Please reproduce all of the entries exactly, without omitting any.

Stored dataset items
##############################
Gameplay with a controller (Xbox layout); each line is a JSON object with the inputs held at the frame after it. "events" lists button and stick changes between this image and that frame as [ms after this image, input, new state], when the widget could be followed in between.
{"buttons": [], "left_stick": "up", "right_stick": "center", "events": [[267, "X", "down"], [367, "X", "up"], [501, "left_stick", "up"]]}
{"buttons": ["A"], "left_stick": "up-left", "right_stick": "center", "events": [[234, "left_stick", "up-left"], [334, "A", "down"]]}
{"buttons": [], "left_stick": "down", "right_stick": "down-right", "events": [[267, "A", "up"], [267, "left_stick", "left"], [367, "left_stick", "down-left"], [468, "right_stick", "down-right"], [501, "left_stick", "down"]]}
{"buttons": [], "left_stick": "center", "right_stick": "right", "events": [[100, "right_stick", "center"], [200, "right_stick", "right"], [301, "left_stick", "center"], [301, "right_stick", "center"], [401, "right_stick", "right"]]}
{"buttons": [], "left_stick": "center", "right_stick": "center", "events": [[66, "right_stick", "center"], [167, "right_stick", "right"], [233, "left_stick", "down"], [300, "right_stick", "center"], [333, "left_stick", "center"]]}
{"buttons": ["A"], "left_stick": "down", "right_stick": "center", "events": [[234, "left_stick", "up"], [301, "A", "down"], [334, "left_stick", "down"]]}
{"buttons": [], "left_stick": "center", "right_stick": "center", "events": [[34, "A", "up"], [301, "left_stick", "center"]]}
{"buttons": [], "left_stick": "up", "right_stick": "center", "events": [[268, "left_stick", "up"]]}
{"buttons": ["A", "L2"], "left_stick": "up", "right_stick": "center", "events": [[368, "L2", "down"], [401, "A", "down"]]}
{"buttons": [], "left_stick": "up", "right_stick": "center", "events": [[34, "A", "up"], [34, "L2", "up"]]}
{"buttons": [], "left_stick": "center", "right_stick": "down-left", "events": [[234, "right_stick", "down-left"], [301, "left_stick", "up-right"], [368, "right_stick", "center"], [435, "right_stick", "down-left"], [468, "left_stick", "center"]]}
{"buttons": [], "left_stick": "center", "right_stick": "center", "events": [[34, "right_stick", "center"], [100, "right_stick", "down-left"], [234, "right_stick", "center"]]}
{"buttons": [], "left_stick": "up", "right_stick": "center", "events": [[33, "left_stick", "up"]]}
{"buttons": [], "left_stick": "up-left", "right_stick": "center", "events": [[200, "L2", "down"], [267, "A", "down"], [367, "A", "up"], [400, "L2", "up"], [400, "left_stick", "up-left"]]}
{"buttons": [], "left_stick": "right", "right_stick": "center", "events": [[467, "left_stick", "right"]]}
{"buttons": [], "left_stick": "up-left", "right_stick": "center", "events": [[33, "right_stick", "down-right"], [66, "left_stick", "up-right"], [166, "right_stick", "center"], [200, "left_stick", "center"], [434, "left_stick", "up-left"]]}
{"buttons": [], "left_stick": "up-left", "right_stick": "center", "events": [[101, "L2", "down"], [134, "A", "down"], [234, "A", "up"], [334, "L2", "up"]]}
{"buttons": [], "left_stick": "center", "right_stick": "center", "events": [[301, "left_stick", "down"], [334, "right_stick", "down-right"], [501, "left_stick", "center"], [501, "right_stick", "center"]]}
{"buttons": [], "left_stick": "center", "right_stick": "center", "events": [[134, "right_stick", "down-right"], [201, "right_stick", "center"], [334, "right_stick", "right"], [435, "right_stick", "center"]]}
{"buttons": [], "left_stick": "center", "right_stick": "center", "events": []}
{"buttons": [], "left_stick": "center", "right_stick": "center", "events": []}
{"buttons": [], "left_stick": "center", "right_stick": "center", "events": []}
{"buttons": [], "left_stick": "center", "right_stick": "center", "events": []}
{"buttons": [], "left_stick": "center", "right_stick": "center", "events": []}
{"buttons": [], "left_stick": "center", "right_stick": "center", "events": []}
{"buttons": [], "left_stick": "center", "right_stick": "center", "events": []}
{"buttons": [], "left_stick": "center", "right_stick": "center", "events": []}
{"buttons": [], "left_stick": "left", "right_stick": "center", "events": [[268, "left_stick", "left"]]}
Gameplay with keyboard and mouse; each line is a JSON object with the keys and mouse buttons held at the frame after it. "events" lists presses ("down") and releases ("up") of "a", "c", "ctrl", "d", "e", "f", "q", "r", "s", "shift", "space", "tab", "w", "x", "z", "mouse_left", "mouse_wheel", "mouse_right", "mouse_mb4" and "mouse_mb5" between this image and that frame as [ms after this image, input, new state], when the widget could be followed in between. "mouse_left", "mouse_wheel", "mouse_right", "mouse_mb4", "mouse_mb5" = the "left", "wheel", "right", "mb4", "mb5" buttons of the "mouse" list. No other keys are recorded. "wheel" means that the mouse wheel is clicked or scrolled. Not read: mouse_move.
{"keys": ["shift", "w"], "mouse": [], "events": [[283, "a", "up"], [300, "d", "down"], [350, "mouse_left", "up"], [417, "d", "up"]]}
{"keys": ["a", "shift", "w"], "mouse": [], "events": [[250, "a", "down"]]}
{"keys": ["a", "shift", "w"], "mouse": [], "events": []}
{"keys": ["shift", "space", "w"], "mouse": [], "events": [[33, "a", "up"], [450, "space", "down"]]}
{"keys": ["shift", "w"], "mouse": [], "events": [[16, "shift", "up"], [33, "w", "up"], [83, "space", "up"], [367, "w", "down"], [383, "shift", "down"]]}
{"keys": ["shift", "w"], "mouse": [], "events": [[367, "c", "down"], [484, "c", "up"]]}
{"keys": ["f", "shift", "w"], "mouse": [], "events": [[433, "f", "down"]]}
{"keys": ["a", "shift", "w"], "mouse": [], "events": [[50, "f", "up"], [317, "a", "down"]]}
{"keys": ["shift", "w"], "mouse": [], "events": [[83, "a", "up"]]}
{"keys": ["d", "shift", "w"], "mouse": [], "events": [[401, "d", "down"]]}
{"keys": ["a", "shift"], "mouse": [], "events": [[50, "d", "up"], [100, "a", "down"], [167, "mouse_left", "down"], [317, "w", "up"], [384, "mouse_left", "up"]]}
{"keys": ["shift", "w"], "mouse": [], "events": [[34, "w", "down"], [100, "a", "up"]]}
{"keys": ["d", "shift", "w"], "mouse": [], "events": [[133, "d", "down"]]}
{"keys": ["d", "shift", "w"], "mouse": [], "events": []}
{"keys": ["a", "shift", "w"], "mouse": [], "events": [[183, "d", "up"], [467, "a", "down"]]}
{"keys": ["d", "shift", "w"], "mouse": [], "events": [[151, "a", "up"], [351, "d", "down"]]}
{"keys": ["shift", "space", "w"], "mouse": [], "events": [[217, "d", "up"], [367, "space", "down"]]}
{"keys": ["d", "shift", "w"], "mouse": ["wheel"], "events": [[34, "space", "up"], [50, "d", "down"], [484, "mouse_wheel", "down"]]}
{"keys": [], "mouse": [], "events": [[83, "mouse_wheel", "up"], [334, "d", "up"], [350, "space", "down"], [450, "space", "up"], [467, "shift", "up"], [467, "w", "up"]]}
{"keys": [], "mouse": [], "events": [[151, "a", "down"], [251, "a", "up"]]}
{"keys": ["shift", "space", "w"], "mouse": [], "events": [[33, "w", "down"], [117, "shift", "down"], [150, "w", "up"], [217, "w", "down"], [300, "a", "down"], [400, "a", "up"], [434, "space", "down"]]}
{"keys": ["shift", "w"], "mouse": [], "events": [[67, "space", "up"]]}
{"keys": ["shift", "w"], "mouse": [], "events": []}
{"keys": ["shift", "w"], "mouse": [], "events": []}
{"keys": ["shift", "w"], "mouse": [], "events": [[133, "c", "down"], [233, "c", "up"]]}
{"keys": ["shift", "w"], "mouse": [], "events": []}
##############################
OUTPUT FOR THIS TASK →
Gameplay with a controller (Xbox layout); each line is a JSON object with the inputs held at the frame after it. "events" lists button and stick changes between this image and that frame as [ms after this image, input, new state], when the widget could be followed in between.
{"buttons": [], "left_stick": "up", "right_stick": "center", "events": [[267, "X", "down"], [367, "X", "up"], [501, "left_stick", "up"]]}
{"buttons": ["A"], "left_stick": "up-left", "right_stick": "center", "events": [[234, "left_stick", "up-left"], [334, "A", "down"]]}
{"buttons": [], "left_stick": "down", "right_stick": "down-right", "events": [[267, "A", "up"], [267, "left_stick", "left"], [367, "left_stick", "down-left"], [468, "right_stick", "down-right"], [501, "left_stick", "down"]]}
{"buttons": [], "left_stick": "center", "right_stick": "right", "events": [[100, "right_stick", "center"], [200, "right_stick", "right"], [301, "left_stick", "center"], [301, "right_stick", "center"], [401, "right_stick", "right"]]}
{"buttons": [], "left_stick": "center", "right_stick": "center", "events": [[66, "right_stick", "center"], [167, "right_stick", "right"], [233, "left_stick", "down"], [300, "right_stick", "center"], [333, "left_stick", "center"]]}
{"buttons": ["A"], "left_stick": "down", "right_stick": "center", "events": [[234, "left_stick", "up"], [301, "A", "down"], [334, "left_stick", "down"]]}
{"buttons": [], "left_stick": "center", "right_stick": "center", "events": [[34, "A", "up"], [301, "left_stick", "center"]]}
{"buttons": [], "left_stick": "up", "right_stick": "center", "events": [[268, "left_stick", "up"]]}
{"buttons": ["A", "L2"], "left_stick": "up", "right_stick": "center", "events": [[368, "L2", "down"], [401, "A", "down"]]}
{"buttons": [], "left_stick": "up", "right_stick": "center", "events": [[34, "A", "up"], [34, "L2", "up"]]}
{"buttons": [], "left_stick": "center", "right_stick": "down-left", "events": [[234, "right_stick", "down-left"], [301, "left_stick", "up-right"], [368, "right_stick", "center"], [435, "right_stick", "down-left"], [468, "left_stick", "center"]]}
{"buttons": [], "left_stick": "center", "right_stick": "center", "events": [[34, "right_stick", "center"], [100, "right_stick", "down-left"], [234, "right_stick", "center"]]}
{"buttons": [], "left_stick": "up", "right_stick": "center", "events": [[33, "left_stick", "up"]]}
{"buttons": [], "left_stick": "up-left", "right_stick": "center", "events": [[200, "L2", "down"], [267, "A", "down"], [367, "A", "up"], [400, "L2", "up"], [400, "left_stick", "up-left"]]}
{"buttons": [], "left_stick": "right", "right_stick": "center", "events": [[467, "left_stick", "right"]]}
{"buttons": [], "left_stick": "up-left", "right_stick": "center", "events": [[33, "right_stick", "down-right"], [66, "left_stick", "up-right"], [166, "right_stick", "center"], [200, "left_stick", "center"], [434, "left_stick", "up-left"]]}
{"buttons": [], "left_stick": "up-left", "right_stick": "center", "events": [[101, "L2", "down"], [134, "A", "down"], [234, "A", "up"], [334, "L2", "up"]]}
{"buttons": [], "left_stick": "center", "right_stick": "center", "events": [[301, "left_stick", "down"], [334, "right_stick", "down-right"], [501, "left_stick", "center"], [501, "right_stick", "center"]]}
{"buttons": [], "left_stick": "center", "right_stick": "center", "events": [[134, "right_stick", "down-right"], [201, "right_stick", "center"], [334, "right_stick", "right"], [435, "right_stick", "center"]]}
{"buttons": [], "left_stick": "center", "right_stick": "center", "events": []}
{"buttons": [], "left_stick": "center", "right_stick": "center", "events": []}
{"buttons": [], "left_stick": "center", "right_stick": "center", "events": []}
{"buttons": [], "left_stick": "center", "right_stick": "center", "events": []}
{"buttons": [], "left_stick": "center", "right_stick": "center", "events": []}
{"buttons": [], "left_stick": "center", "right_stick": "center", "events": []}
{"buttons": [], "left_stick": "center", "right_stick": "center", "events": []}
{"buttons": [], "left_stick": "center", "right_stick": "center", "events": []}
{"buttons": [], "left_stick": "left", "right_stick": "center", "events": [[268, "left_stick", "left"]]}
Gameplay with keyboard and mouse; each line is a JSON object with the keys and mouse buttons held at the frame after it. "events" lists presses ("down") and releases ("up") of "a", "c", "ctrl", "d", "e", "f", "q", "r", "s", "shift", "space", "tab", "w", "x", "z", "mouse_left", "mouse_wheel", "mouse_right", "mouse_mb4" and "mouse_mb5" between this image and that frame as [ms after this image, input, new state], when the widget could be followed in between. "mouse_left", "mouse_wheel", "mouse_right", "mouse_mb4", "mouse_mb5" = the "left", "wheel", "right", "mb4", "mb5" buttons of the "mouse" list. No other keys are recorded. "wheel" means that the mouse wheel is clicked or scrolled. Not read: mouse_move.
{"keys": ["shift", "w"], "mouse": [], "events": [[283, "a", "up"], [300, "d", "down"], [350, "mouse_left", "up"], [417, "d", "up"]]}
{"keys": ["a", "shift", "w"], "mouse": [], "events": [[250, "a", "down"]]}
{"keys": ["a", "shift", "w"], "mouse": [], "events": []}
{"keys": ["shift", "space", "w"], "mouse": [], "events": [[33, "a", "up"], [450, "space", "down"]]}
{"keys": ["shift", "w"], "mouse": [], "events": [[16, "shift", "up"], [33, "w", "up"], [83, "space", "up"], [367, "w", "down"], [383, "shift", "down"]]}
{"keys": ["shift", "w"], "mouse": [], "events": [[367, "c", "down"], [484, "c", "up"]]}
{"keys": ["f", "shift", "w"], "mouse": [], "events": [[433, "f", "down"]]}
{"keys": ["a", "shift", "w"], "mouse": [], "events": [[50, "f", "up"], [317, "a", "down"]]}
{"keys": ["shift", "w"], "mouse": [], "events": [[83, "a", "up"]]}
{"keys": ["d", "shift", "w"], "mouse": [], "events": [[401, "d", "down"]]}
{"keys": ["a", "shift"], "mouse": [], "events": [[50, "d", "up"], [100, "a", "down"], [167, "mouse_left", "down"], [317, "w", "up"], [384, "mouse_left", "up"]]}
{"keys": ["shift", "w"], "mouse": [], "events": [[34, "w", "down"], [100, "a", "up"]]}
{"keys": ["d", "shift", "w"], "mouse": [], "events": [[133, "d", "down"]]}
{"keys": ["d", "shift", "w"], "mouse": [], "events": []}
{"keys": ["a", "shift", "w"], "mouse": [], "events": [[183, "d", "up"], [467, "a", "down"]]}
{"keys": ["d", "shift", "w"], "mouse": [], "events": [[151, "a", "up"], [351, "d", "down"]]}
{"keys": ["shift", "space", "w"], "mouse": [], "events": [[217, "d", "up"], [367, "space", "down"]]}
{"keys": ["d", "shift", "w"], "mouse": ["wheel"], "events": [[34, "space", "up"], [50, "d", "down"], [484, "mouse_wheel", "down"]]}
{"keys": [], "mouse": [], "events": [[83, "mouse_wheel", "up"], [334, "d", "up"], [350, "space", "down"], [450, "space", "up"], [467, "shift", "up"], [467, "w", "up"]]}
{"keys": [], "mouse": [], "events": [[151, "a", "down"], [251, "a", "up"]]}
{"keys": ["shift", "space", "w"], "mouse": [], "events": [[33, "w", "down"], [117, "shift", "down"], [150, "w", "up"], [217, "w", "down"], [300, "a", "down"], [400, "a", "up"], [434, "space", "down"]]}
{"keys": ["shift", "w"], "mouse": [], "events": [[67, "space", "up"]]}
{"keys": ["shift", "w"], "mouse": [], "events": []}
{"keys": ["shift", "w"], "mouse": [], "events": []}
{"keys": ["shift", "w"], "mouse": [], "events": [[133, "c", "down"], [233, "c", "up"]]}
{"keys": ["shift", "w"], "mouse": [], "events": []}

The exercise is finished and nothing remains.